I'm mostly a visual artist, but I also consider myself a fairly decent writer (accounting for English being my second language, that is). I suppose it's more a consequence of me having more ideas than I can actually put on images, so I'm always thinking of the background information of whatever picture I'm drawing, and whatever brought the character I'm drawing to the situation depicted.

I feel tempted to actually sit down and write whenever I stumble across a particularly vicious art block, yet I very rarely publish the short stories and bits of fiction that result. Oddly enough, I have no compunctions over publishing any of my drawings, including erotic and pornographic works, yet I can't bring myself to put even my least controversial texts on display. It feels like writing is a far more personal activity than drawing to me.

Anyone else got that? If you did, but then got over it, how did you do it?


----------



## Car Fox (Mar 18, 2013)

Given that I haven't published anything, no. But the "writing anxiety" I get is when I'm near the end of a text, and I rush to try to finish it, making both grammatical, and canonical errors sometimes.


----------



## Symlus (Mar 18, 2013)

I was nervous when I posted my first poem (and only, so far) because I rarely share my poems in the first place. But yes, writing *can* be very personal, which affected my decisions regarding sharing these works. 

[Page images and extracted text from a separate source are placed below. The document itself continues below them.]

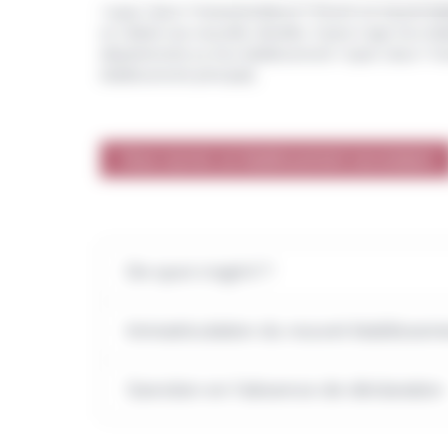
<span class="miseenevidence">Ouvrir un nouvel établ
en ciblant une nouvelle clientèle. Il peut s'agir d'
département) ou d'un établissement <span class="m
établissement principal).
Vous ouvrez un établissement secondaire
De quoi s'agit-il ?
Immatriculation du nouvel établissem
Sanction en l'absence de déclaration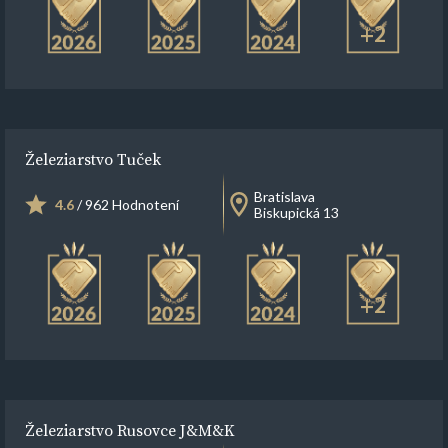
+2
Železiarstvo Tuček
Bratislava
4.6
/ 962 Hodnotení
Biskupická 13
+2
Železiarstvo Rusovce J&M&K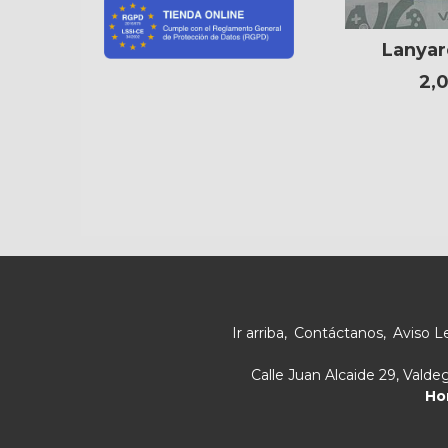
Lanyar
2,
Ir arriba
Contáctanos
Aviso L
Calle Juan Alcaide 29, Vald
Ho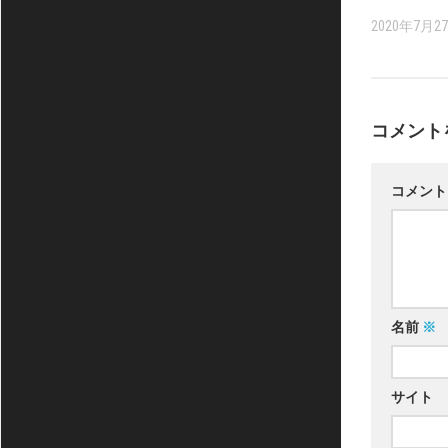
2020年7月2
コメント
コメン
名前
※
サイト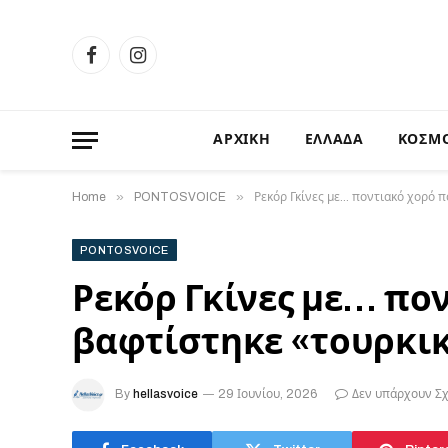
Facebook
Instagram
ΑΡΧΙΚΗ
ΕΛΛΑΔΑ
ΚΟΣΜ
»
»
Home
PONTOSVOICE
Ρεκόρ Γκίνες με… ποντιακό χορό 
PONTOSVOICE
Ρεκόρ Γκίνες με… πο
βαφτίστηκε «τουρκι
By
hellasvoice
29 Ιουνίου, 2026
Δεν υπάρχουν Σ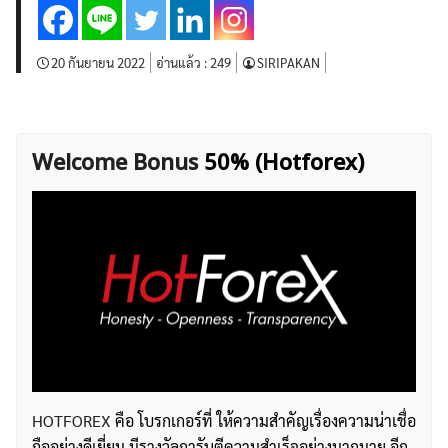
บทวิเคราะห์
เศรษฐกิจทั่วไป
ดัชนี-หุ้น
พันธบัตร
สินค้าโภคภัณฑ์
โบรกเกอร์ FX
โปรโมชั่น Forex
20 กันยายน 2022
อ่านแล้ว :
249
SIRIPAKAN
กองทุน Forex
ฟรี EA
Welcome Bonus
50% (Hotforex)
HOTFOREX
คือ โบรกเกอร์ที่ ให้ความสำคัญเรื่องความน่าเชื่อ
ถืออย่างดีเยี่ยม มีรางวัลการันตีความสำเร็จอย่างมากมาย อีก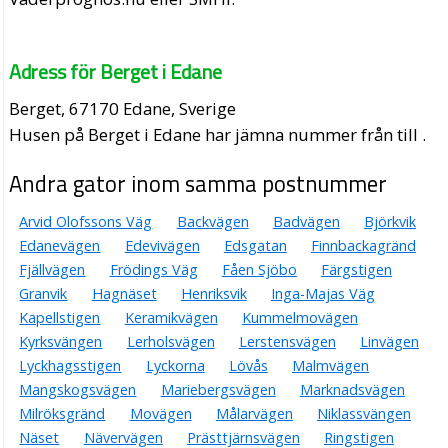
Adress för Berget i Edane
Berget, 67170 Edane, Sverige
Husen på Berget i Edane har jämna nummer från till .
Andra gator inom samma postnummer
Arvid Olofssons Väg
Backvägen
Badvägen
Björkvik
Edanevägen
Edevivägen
Edsgatan
Finnbackagränd
Fjällvägen
Frödings Väg
Fåen Sjöbo
Färgstigen
Granvik
Hagnäset
Henriksvik
Inga-Majas Väg
Kapellstigen
Keramikvägen
Kummelmovägen
Kyrksvängen
Lerholsvägen
Lerstensvägen
Linvägen
Lyckhagsstigen
Lyckorna
Lövås
Malmvägen
Mangskogsvägen
Mariebergsvägen
Marknadsvägen
Milröksgränd
Movägen
Målarvägen
Niklassvängen
Näset
Nävervägen
Prästtjärnsvägen
Ringstigen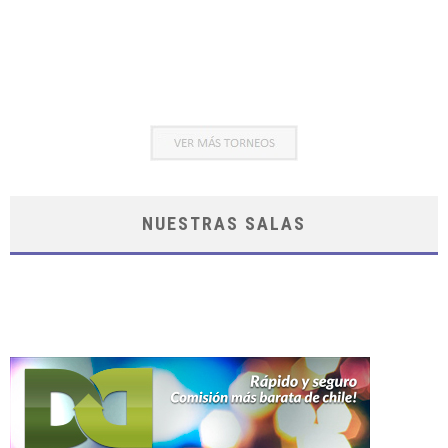
NUESTRAS SALAS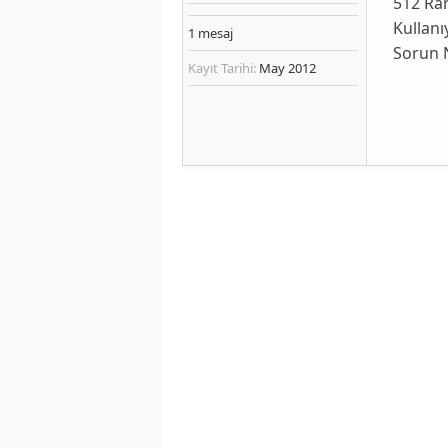
512 Ram
Kullan
1
mesaj
Sorun 
Kayıt Tarihi:
May 2012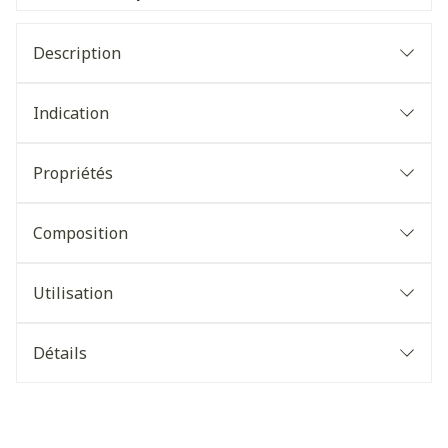
Description
Indication
Propriétés
Composition
Utilisation
Détails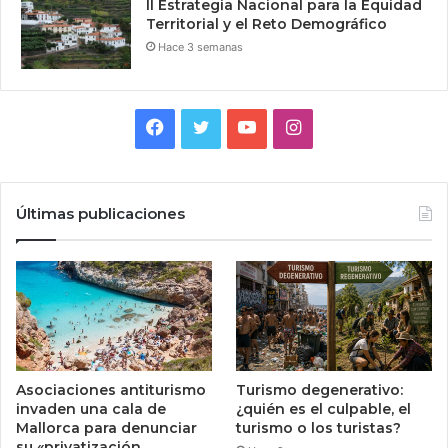
II Estrategia Nacional para la Equidad
Territorial y el Reto Demográfico
Hace 3 semanas
Facebook
Twitter
YouTube
Instagram
Últimas publicaciones
Asociaciones antiturismo
Turismo degenerativo:
invaden una cala de
¿quién es el culpable, el
Mallorca para denunciar
turismo o los turistas?
su «privatización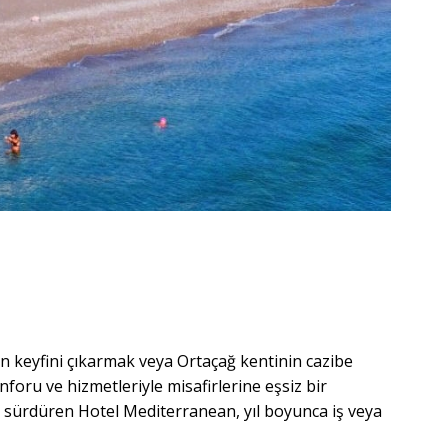
n keyfini çıkarmak veya Ortaçağ kentinin cazibe
foru ve hizmetleriyle misafirlerine eşsiz bir
nı sürdüren Hotel Mediterranean, yıl boyunca iş veya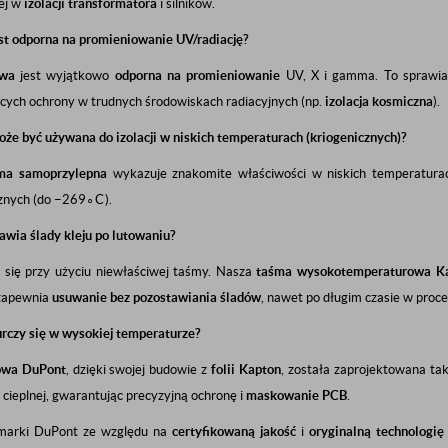
ej w
izolacji transformatora
i silników.
st odporna na promieniowanie UV/radiację?
owa
jest wyjątkowo
odporna na promieniowanie
UV, X i gamma. To sprawia,
ch ochrony w trudnych środowiskach radiacyjnych (np.
izolacja kosmiczna
).
że być używana do izolacji w niskich temperaturach (kriogenicznych)?
ma samoprzylepna
wykazuje znakomite właściwości w niskich temperatura
znych (do
−
26
9
∘
C
).
wia ślady kleju po lutowaniu?
ą się przy użyciu niewłaściwej taśmy. Nasza
taśma wysokotemperaturowa K
 zapewnia
usuwanie bez pozostawiania śladów
, nawet po długim czasie w proc
rczy się w wysokiej temperaturze?
owa DuPont
, dzięki swojej budowie z
folii Kapton
, została zaprojektowana ta
 cieplnej, gwarantując precyzyjną ochronę i
maskowanie PCB
.
marki DuPont ze względu na
certyfikowaną jakość
i
oryginalną technologię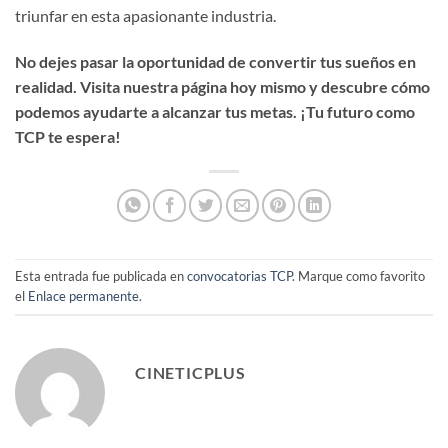
triunfar en esta apasionante industria.
No dejes pasar la oportunidad de convertir tus sueños en
realidad. Visita nuestra página hoy mismo y descubre cómo
podemos ayudarte a alcanzar tus metas. ¡Tu futuro como
TCP te espera!
Esta entrada fue publicada en
convocatorias TCP
. Marque como favorito
el
Enlace permanente
.
CINETICPLUS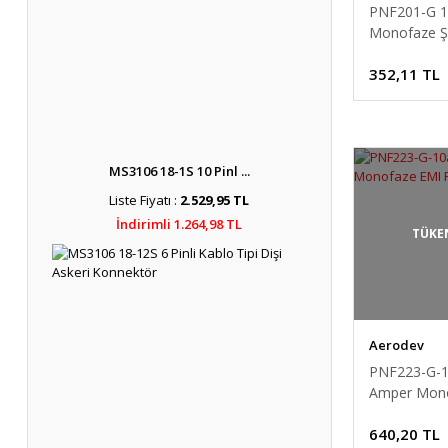
PNF201-G 1
Monofaze Ş
Filtresi 120v
352,11 TL
AC
MS3106 18-1S 10 Pinl ...
Liste Fiyatı :
2.529,95 TL
İndirimli 1.264,98 TL
TÜKE
Aerodev
PNF223-G-1
Amper Mon
EMI Filtre 2
640,20 TL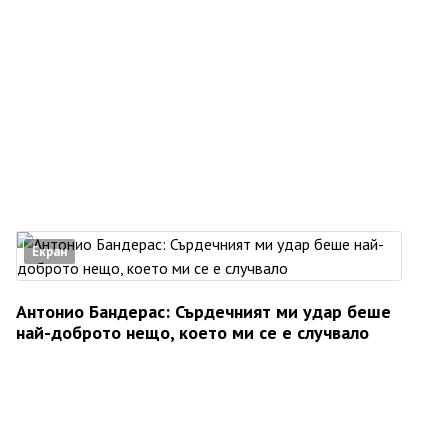
Екран
Антонио Бандерас: Сърдечният ми удар беше
най-доброто нещо, което ми се е случвало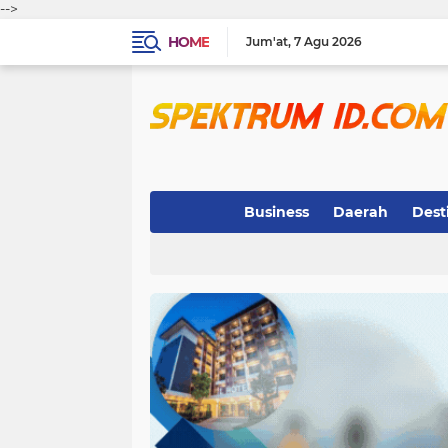
-->
HOME
Jum'at
7 Agu 2026
Business
Daerah
Dest
Indeks
(3)
(263)
(32)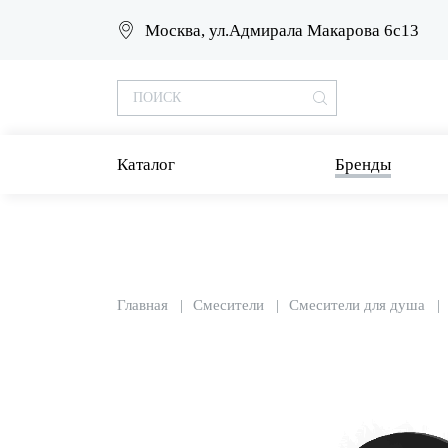
Москва, ул.Адмирала Макарова 6с13
Каталог
Бренды
Главная
Смесители
Смесители для душа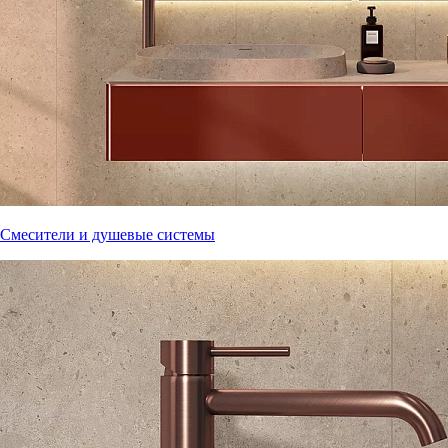
Смесители и душевые системы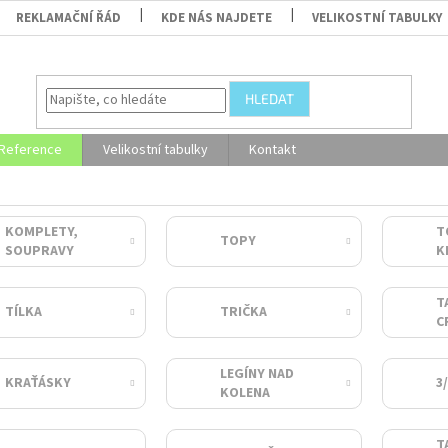
REKLAMAČNÍ ŘÁD
KDE NÁS NAJDETE
VELIKOSTNÍ TABULKY
HLEDAT
Reference
Velikostní tabulky
Kontakt
KOMPLETY,
T
TOPY
SOUPRAVY
K
R
T
TÍLKA
TRIČKA
C
LEGÍNY NAD
KRAŤÁSKY
3
KOLENA
T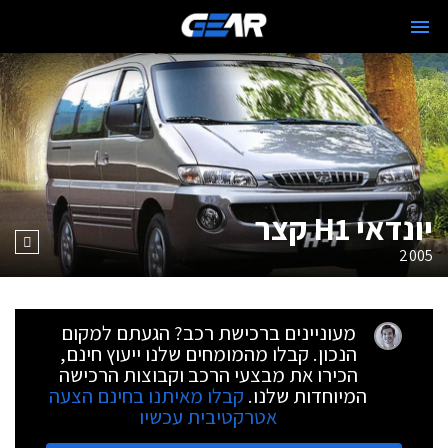
יונדאי H1 קצר
2005
מעוניינים ברכישת רכב? הגעתם למקום
הנכון. קבלו מהמומחים שלנו ייעוץ חינם,
הכירו את מבצעי הרכב וקבוצות הרכישה
המיוחדות שלנו.
קבלו מאיתנו בחינם הצעה
אטרקטיבית עכשיו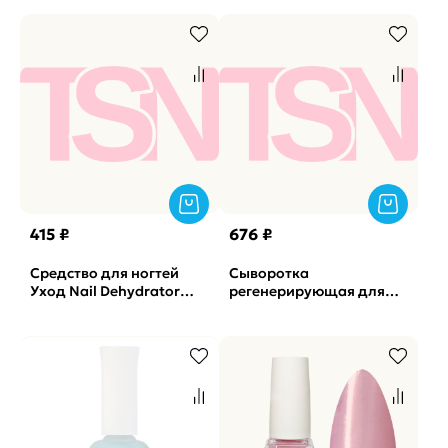
415 ₽
676 ₽
Средство для ногтей
Сыворотка
Уход Nail Dehydrator
регенерирующая для
LOVIA CURE, 17мл
ногтей Elnail Pro, 30мл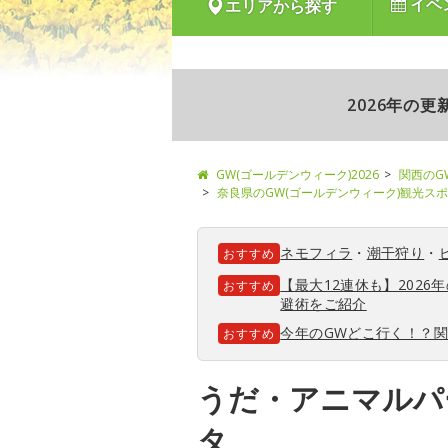
イベ
エリアから探す
2026年の
GW(ゴールデンウィーク)2026
関西のG
奈良県のGW(ゴールデンウィーク)観光ス
ネモフィラ
・
潮干狩り
・
おすすめ
【最大12連休も】202
おすすめ
避術をご紹介
今年のGWどこ行く！？
おすすめ
うだ・アニマルパ
タ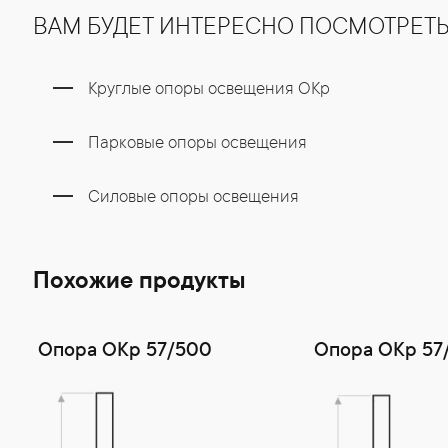
ВАМ БУДЕТ ИНТЕРЕСНО ПОСМОТРЕТ
Круглые опоры освещения ОКр
Парковые опоры освещения
Силовые опоры освещения
Похожие продукты
Опора ОКр 57/500
Опора ОКр 57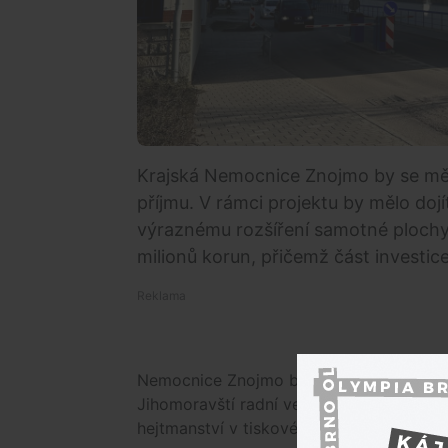
Krajská Nemocnice Znojmo by se měl
příjmu. V rámci projektu by mělo doj
výraznému rozšíření samotné plochy 
milionů korun, přičemž část investic
Nemocnice Znojmo by se měla do dvou l
Jihomoravští radní ve čtvrtek schválili 
hejtmanství v tiskové zprávě.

As for getting past it... I just sucked it up and posted it. After the first one, it should be easier for you to post them.


----------



## miskey (Apr 11, 2013)

I had that. Because your probably saying (or I did), "Are people going to like it? Are they going to read it? Trooollllssss? But after I did post my first fanfic, I got a lot of positive reviews and favs, so it made me feel good. Also met a lot of people because of it. So now I don't really get it, but still you always have to think like this: 

Some people are going to like it. And some people aren't. Not everyone is alike and everyone has their own personal opinion. If one person says that's it is a crap story, another person might think it is a gem.


----------



## Zuranis (Apr 13, 2013)

One thing I've always had an issue with is that whenever I begin to write, I have a lot of praise for my work. However as I come to the ending of my writing, I look back at my work and think: "It's not actually that good." Still, I post it anyway and I get a lot of positive comments and constructive feedback. Any negative comments I get aren't actually because of the 'flaws' I notice when working on it.

I agree with miskey. My writing style is not to everyone's personal tastes - some hate it, some love it.


----------



## Troj (Apr 13, 2013)

Four things that often motivate me to write:

1) Reading, period.
2) Proofreading other people's work.
3) Having a deadline of some sort.
4) Participating in writing circles or clubs.

Some of these things spark intrinsic motivation, by filling me with the desire to express myself. Some provide extrinsic motivation, by compelling me to respect an external deadline, or not let other people down by not writing.


----------